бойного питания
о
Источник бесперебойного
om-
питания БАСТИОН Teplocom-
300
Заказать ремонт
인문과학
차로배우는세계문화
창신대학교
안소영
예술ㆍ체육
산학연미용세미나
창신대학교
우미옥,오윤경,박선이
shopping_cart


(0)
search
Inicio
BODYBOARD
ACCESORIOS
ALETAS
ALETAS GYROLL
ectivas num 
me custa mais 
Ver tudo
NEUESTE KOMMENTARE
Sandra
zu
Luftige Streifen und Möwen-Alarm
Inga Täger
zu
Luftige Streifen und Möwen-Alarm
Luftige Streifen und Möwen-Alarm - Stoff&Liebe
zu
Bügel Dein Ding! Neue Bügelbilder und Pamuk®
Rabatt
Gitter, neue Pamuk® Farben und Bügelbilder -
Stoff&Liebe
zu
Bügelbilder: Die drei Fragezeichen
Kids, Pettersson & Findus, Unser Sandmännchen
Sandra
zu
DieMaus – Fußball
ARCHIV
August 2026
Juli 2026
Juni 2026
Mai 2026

##########

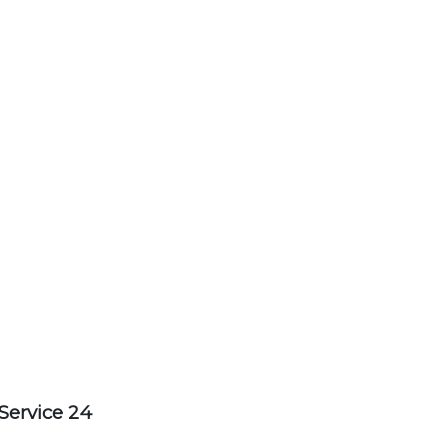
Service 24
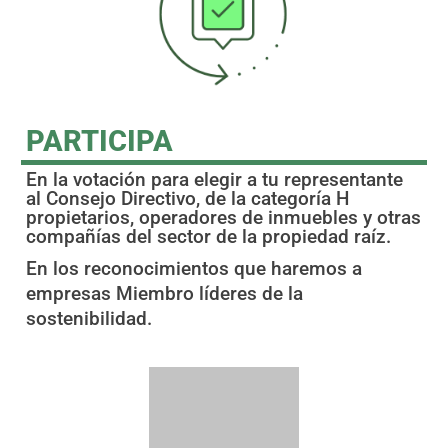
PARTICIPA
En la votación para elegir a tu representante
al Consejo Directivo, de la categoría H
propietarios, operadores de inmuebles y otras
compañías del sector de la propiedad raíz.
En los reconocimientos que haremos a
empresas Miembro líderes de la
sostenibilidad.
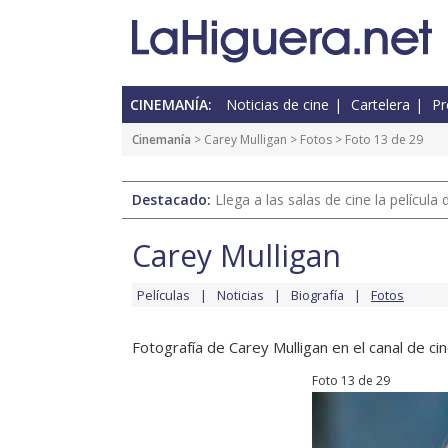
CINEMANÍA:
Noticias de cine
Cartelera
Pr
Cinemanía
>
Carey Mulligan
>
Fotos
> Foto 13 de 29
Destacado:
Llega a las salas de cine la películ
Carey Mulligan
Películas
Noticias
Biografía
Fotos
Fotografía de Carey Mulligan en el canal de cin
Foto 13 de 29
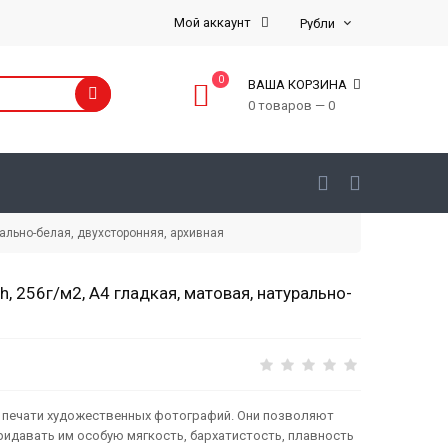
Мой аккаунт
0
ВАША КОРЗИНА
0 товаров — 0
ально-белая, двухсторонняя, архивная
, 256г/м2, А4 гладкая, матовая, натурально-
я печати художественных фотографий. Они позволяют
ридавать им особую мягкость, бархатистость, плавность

##########

- WORK TO COMPLETE
Look over the records above and copy each line that includes the string "Bügelbilder".

- RESPONSE AREA
Bügel Dein Ding! Neue Bügelbilder und Pamuk®
Gitter, neue Pamuk® Farben und Bügelbilder -
Bügelbilder: Die drei Fragezeichen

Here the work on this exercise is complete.